Though the PIA report copied specific points of criticism of the study, Illo went on to conclude that area-based inter-local initiatives better responded to localities’ needs than nationally-funded and -coordinated programs such as the BRBDP, despite the local projects’ financial volatility.

“Sustainability of both the [local project alliances] and their endeavors is dependent on whether it serves the common good of its members, ensuring that they continue to pool their resources to achieve their objectives as a group,” Illo wrote.

Marcos Jr., at the Oct. 26 briefing, instructed the Department of Public Works and Highways (DPWH) to revisit the BRBDP. Secretary Manuel Bonoan responded that the agency was already studying plans for it.

The president also reported on Nov. 6 that the DPWH was working with the Department of Environment and Natural Resources and the Department of Interior and Local Government to coordinate solutions for flooding in the Bicol River Basin.

While the PIA article claims long-term benefits from the BRBDP despite minor setbacks in execution, Illo suggests benefits could not be fully ascertained due to a lack in comprehensive documentation.

“The BRBDP seems to have long-lasting benefits at least in the community visited… although in that community and elsewhere, problems persist, some linked to failed projects of BRBDP, while others (like perennial flooding) were due to the nature of a river basin,” the study reads.

BACKSTORY

The BRBDP was initiated under the Marcos Sr. administration as a measure to enhance economic development in an area wrought by flooding and high poverty incidence. It was considered an experiment in geography-based planning.

Despite the focus on physical infrastructure such as roads and waterways, as Illo had written, social assistance programs were eventually integrated into the project.
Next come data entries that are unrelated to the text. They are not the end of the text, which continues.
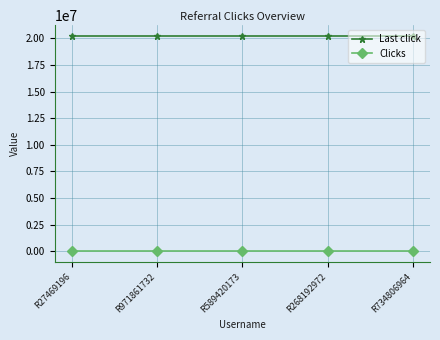

Rank the series by their average value, from highest to lowest.

Last click, Clicks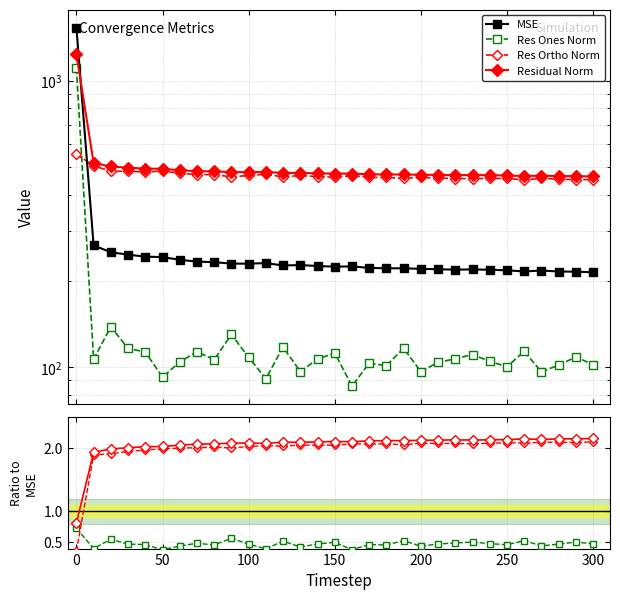

Is the value of MSE at 9 greater than the value of Res Ones Norm at 20?

Yes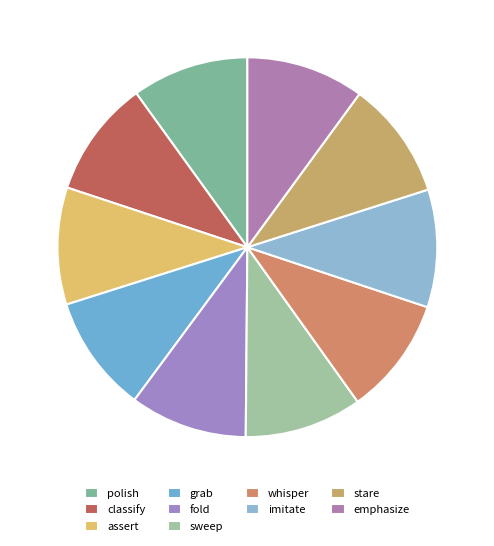

To the nearest percent, what portion does grab represent?

10%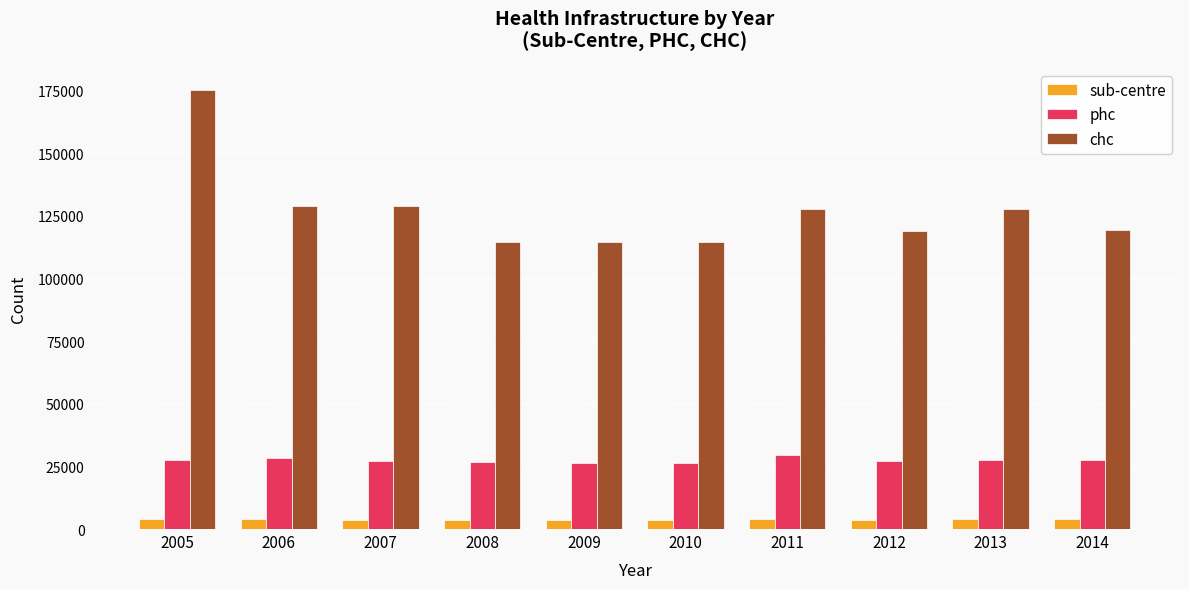

How many distinct data groups are displayed?

3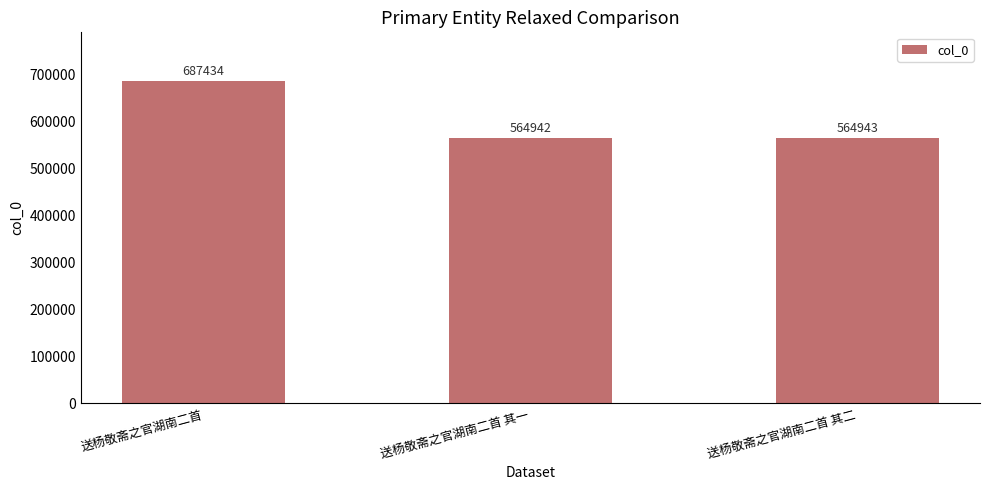

Reading left to right, list all the values displayed in this chart.

送杨敬斋之官湖南二首=687434	送杨敬斋之官湖南二首 其一=564942	送杨敬斋之官湖南二首 其二=564943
At the Oct. 26 briefing in Naga City, Marcos Jr. proposed a revival of the BRBDP but focused only on flood control. “Now, we have to focus specifically on flood control. And the others, marami naman tayong mga plano for the rest of it,” the president said.

The original BRBDP was eventually phased out in 1989. Contrary to what Marcos Jr. claimed at the same briefing, its halting was not due to the change in regimes in 1986.

Then president Corazon Aquino issued Executive Order No. 374, which abolished the BRBDP due to the establishment of regional development councils assigned to oversee such projects.